Le « réseau » collégial n’a de réseau que le nom. Les cégeps sont plutôt des entités autonomes qu’aucun lien de solidarité ne réunit. Les cégeps francophones, en particulier, se livrent une concurrence féroce, et les DEC bilingues sont au coeur de cette compétition : c’est à qui sera le plus bilingue, le plus rapidement. Quant à Hélène David, ministre de l’Éducation supérieure, fidèle aux mantras néo-libéraux du laisser-faire et de l’individualisme qui caractérisent sa formation politique, elle n’impose aucune balise aux DEC bilingues et elle ne fait que répéter que les cégeps ont toute la latitude voulue pour en créer.

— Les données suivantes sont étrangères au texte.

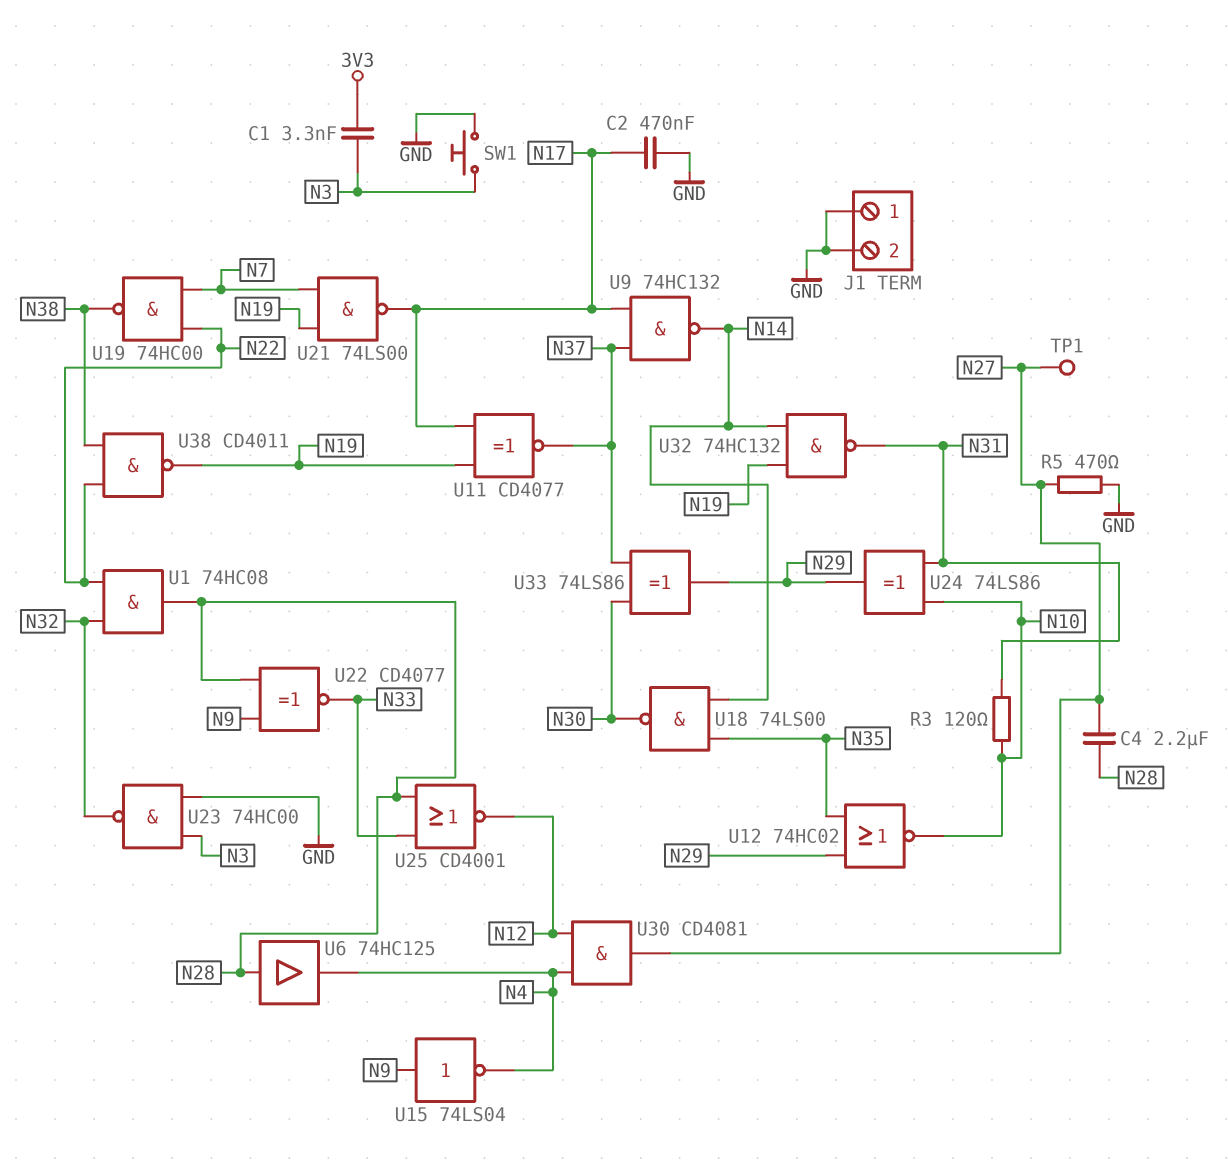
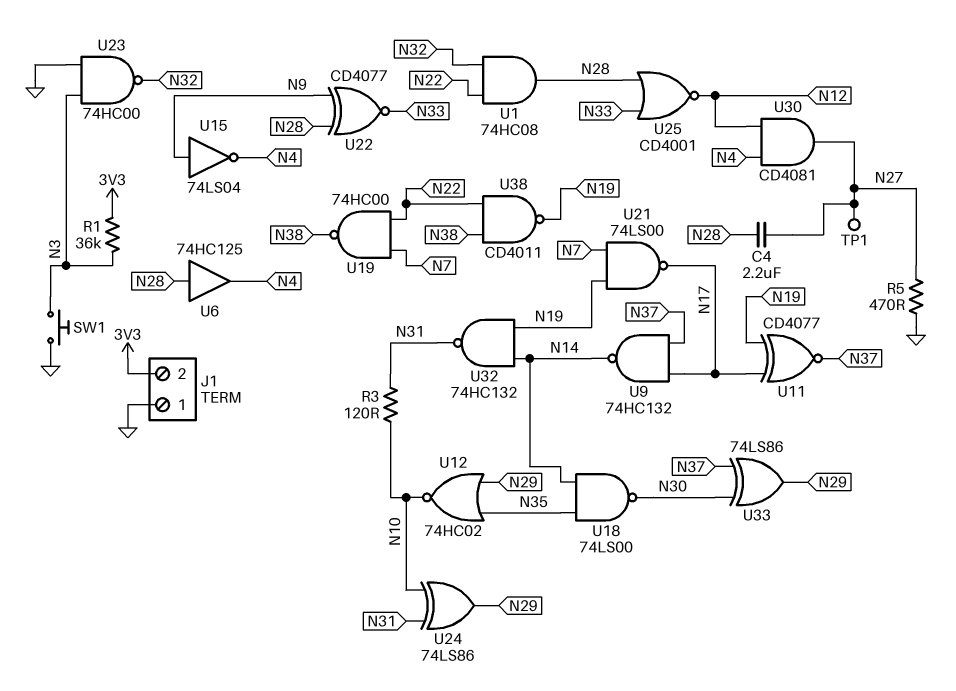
C1: 3.3nF (3V3, N3) -> none
C2: 470nF (GND, N17) -> none
J1 pin 2: GND -> 3V3
R1: none -> 36k (3V3, N3)

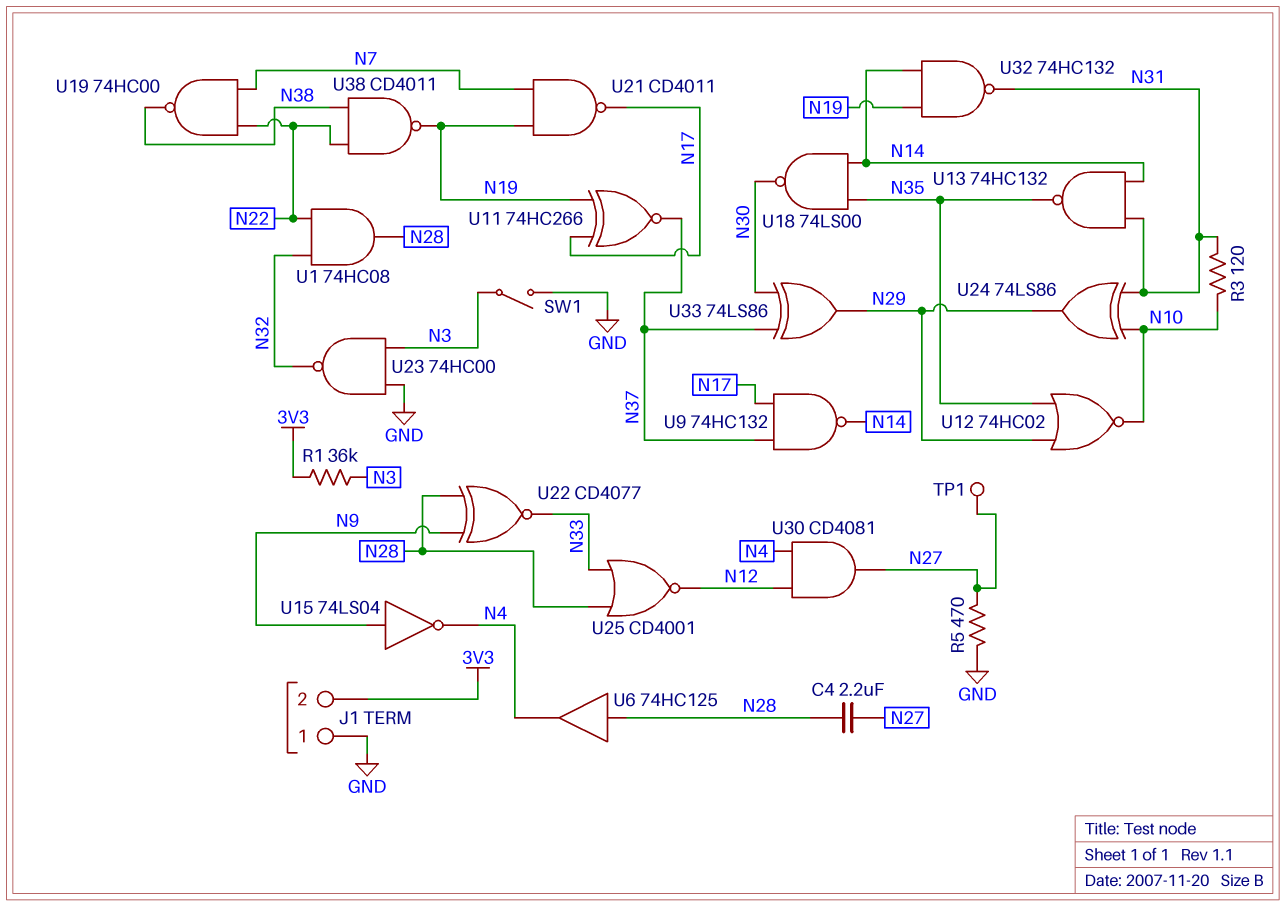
SW1: button (GND, N3) -> switch (GND, N3)
U11: XNOR CD4077 (in N17, in N19, out N37) -> XNOR 74HC266 (in N17, in N19, out N37)
U13: none -> NAND 74HC132 (in N14, in N31, out N35)
U21: NAND 74LS00 (in N7, in N19, out N17) -> NAND CD4011 (in N7, in N19, out N17)

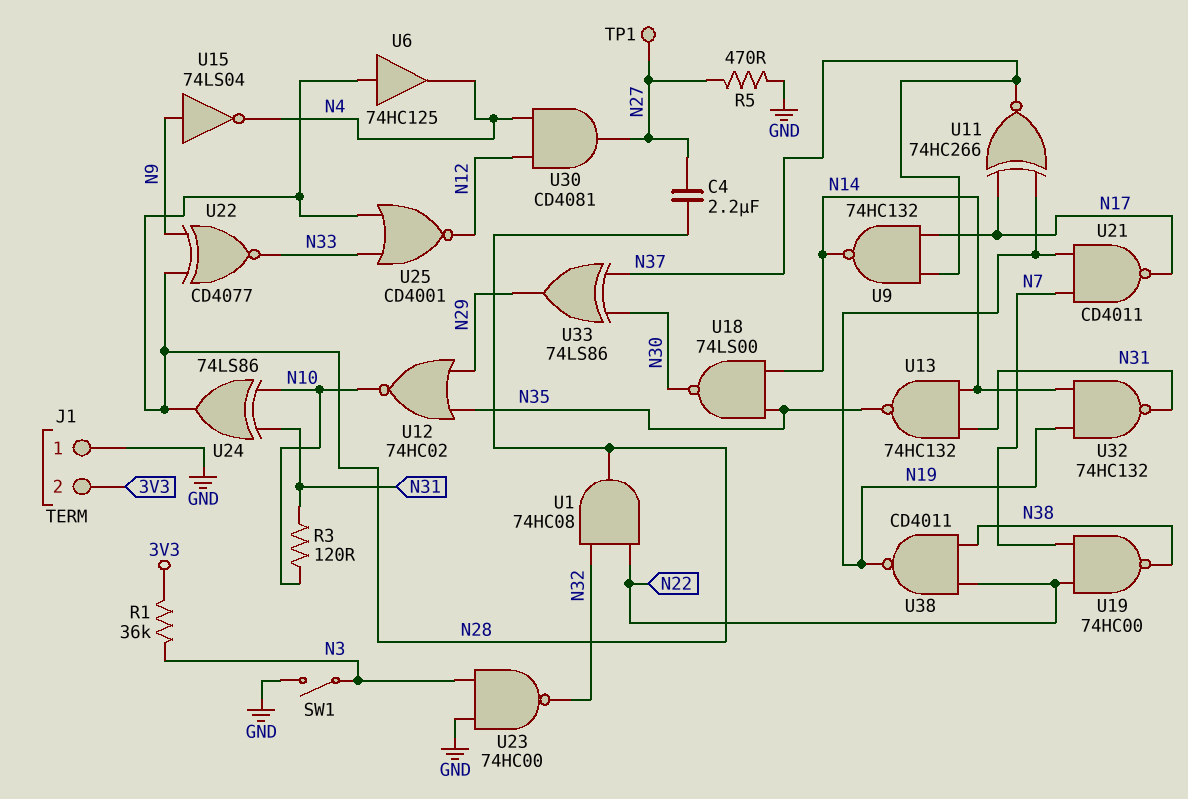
U24: XOR 74LS86 (in N10, in N31, out N29) -> XOR 74LS86 (in N10, in N31, out N28)

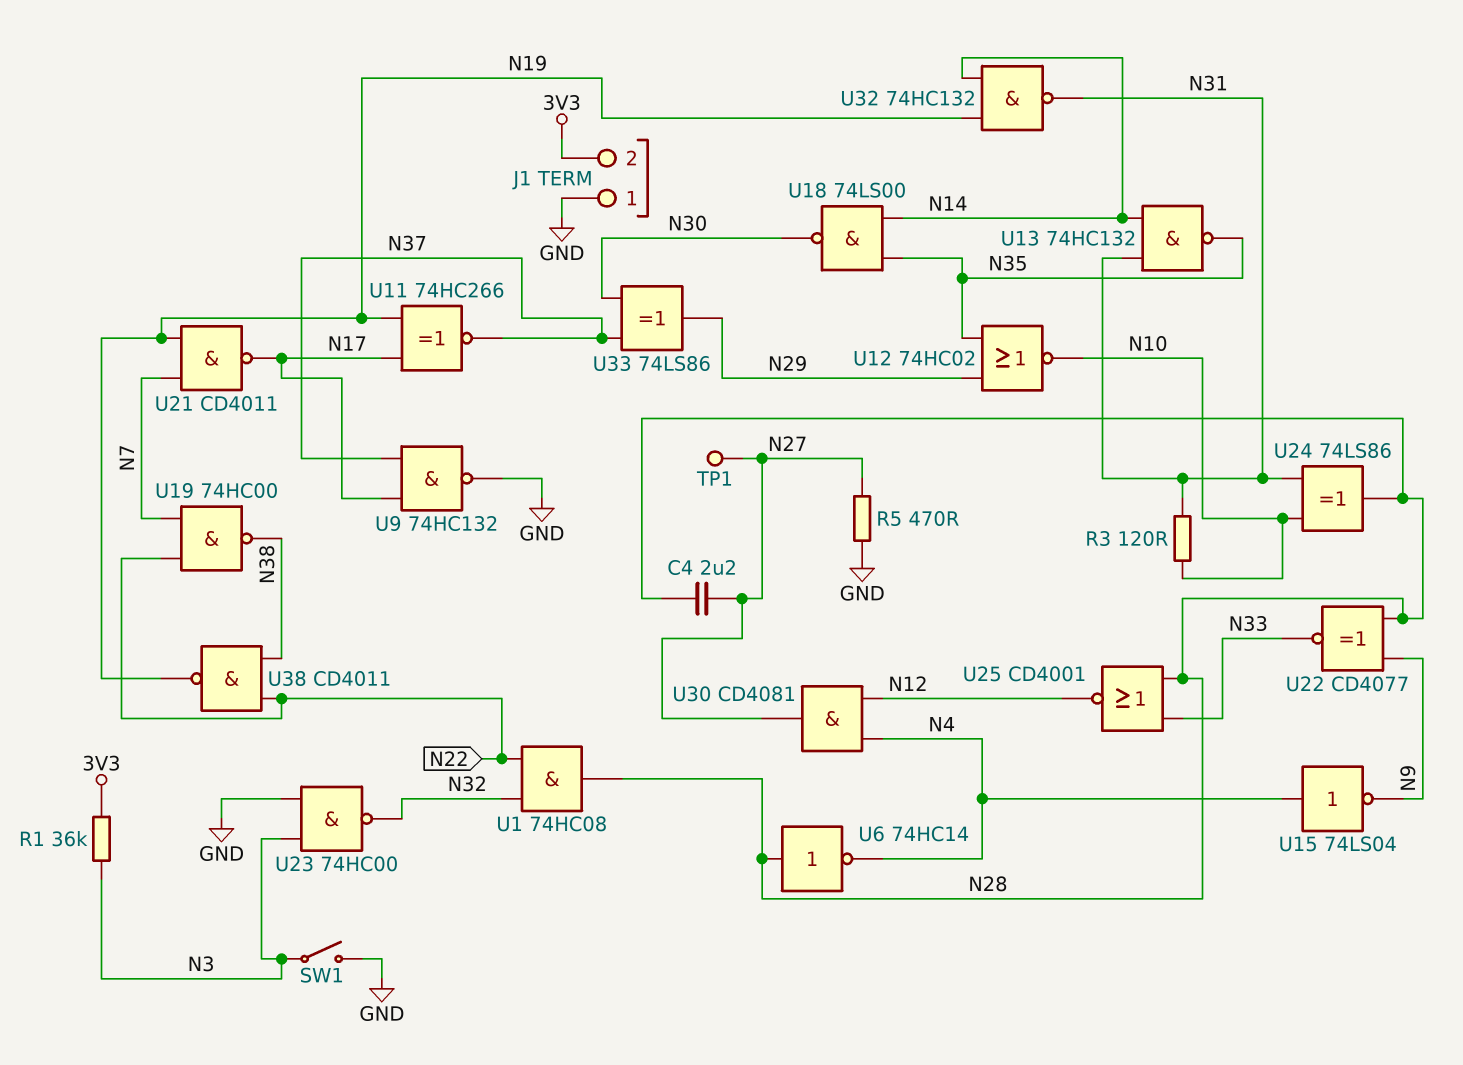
U6: buffer 74HC125 (in N28, out N4) -> NOT 74HC14 (in N28, out N4)
U9: NAND 74HC132 (in N17, in N37, out N14) -> NAND 74HC132 (in N17, in N37, out GND)
U15: NOT 74LS04 (in N9, out N4) -> NOT 74LS04 (in N4, out N9)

Il y a cinquante ans, la création des cégeps a permis à des milliers de francophones d’accéder à l’éducation supérieure : les cégeps ont joué un rôle libérateur à cette époque. En revanche, en anglicisant toujours davantage leur offre de cours au détriment du français et en présentant cette anglicisation comme si elle était la plus belle invention après la roue, les cégeps francophones, loin d’être les vecteurs « d’ouverture et de diversité » qu’ils se targuent d’être, rétrécissent l’horizon des étudiants québécois et participent plutôt au mouvement général de standardisation culturelle par l’anglais auquel le Québec se doit de faire face impérativement.